Le bilan du CEREMA porte en fait sur 12 mois du 1er juillet 2018 au 30 juin 2019 annonçant une réduction de la mortalité de 13% alors que l'ONSIR annonce un bilan sur l'année 2019 comparé aux années 2013_2017. De quoi s'y perdre si la mauvaise foi vous empare.

Reprenons. Le comité des experts du CNSR a évalué l'efficacité de la mesure à environ 350 vies épargnées par an. A priori, l'effet doit être immédiat et porte sur une durée d'un an. Autrement dit, le 2ème semestre 2019 ne subit plus normalement l'effet de la mesure.

En 2017, 2156  personnes ont été tuées  sur les routes hors agglomération. On notera que cette donnée couvrent toutes les routes hors agglomération y compris les sections à 110 ou à 70. Isoler les routes uniquement concernées prendra un plus de temps. c'est pourquoi ces données sont utilisées. Si l'on retient la baisse enregistrée par le CEREMA sur un an de -13,4%, on obtient 288 vies épargnées.

Sur le deuxième semestre 2018, l'ONSIR avant noté 91 vies épargnées par rapport au 2ème semestre 2017 et 76 vies épargnées entre le premier semestre 2019 et celui de 2018 soit sur un an plein de la mesure 165 vies épargnées soit une baisse de 7% environ, deux fois moins que la baisse espérée.

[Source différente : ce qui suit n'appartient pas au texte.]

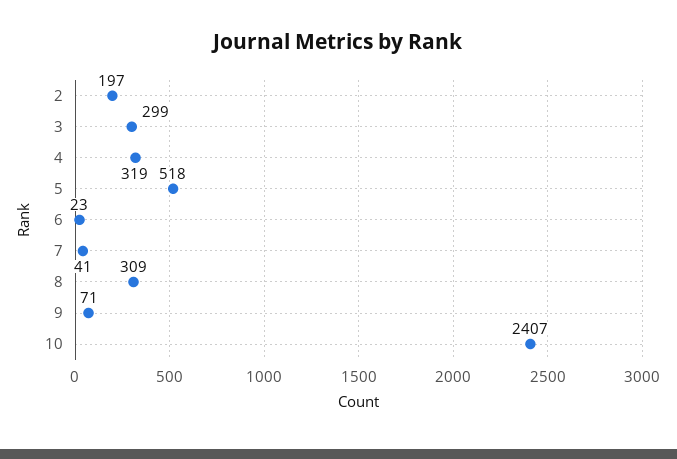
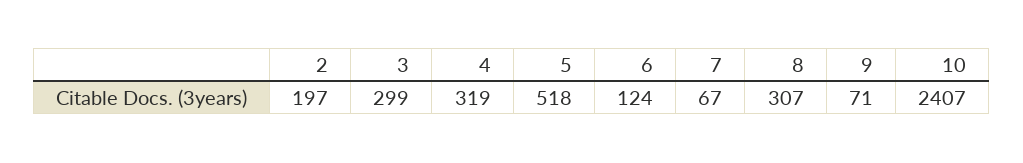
  {
    "2": 197,
    "3": 299,
    "4": 319,
    "5": 518,
-   "6": 23,
+   "6": 124,
-   "7": 41,
+   "7": 67,
-   "8": 309,
+   "8": 307,
    "9": 71,
    "10": 2407
  }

S'agit-il d'un échec de la mesure. Non si on estime que ce sont des vies épargnées et qu'il s'agit d'une baisse substantielle mais une déception car on pouvait en attendre davantage. Cela dit, ce résultat est sous-estimé pour au moins deux raisons. La première est comme dans toute mesure, il y a eu un effet d'anticipation puisque sur le premier semestre 2019, l'ONSIR avant noté 51 vies épargnées par rapport au 1ème semestre 2017. La seconde est que la fin de l'année 2018 et l'année 2019 furent des années agitées socialement, notamment avec des dériorations des radars et qu'il est probable que cette situation n'a pas été favorable pour la sécurité routière. En atteste la hausse enregistrée sur les autres réseaux, notamment le réseau urbain où la mortalité a augmenté de 7%.


Sur une année pleine (2019), le nombre de tués sur ces routes en donnée provisoire a été de 1940 contre 2161 en 2017, soit 211 vies épargnées, soit une baisse pratiquement de 10%. Il faudra attente une seconde année pleine 2020 analysée strictement sur le réseau concerné pour savoir si la baisse constatée se rapproche de celle estimée par le groupe d'expert du CNSR.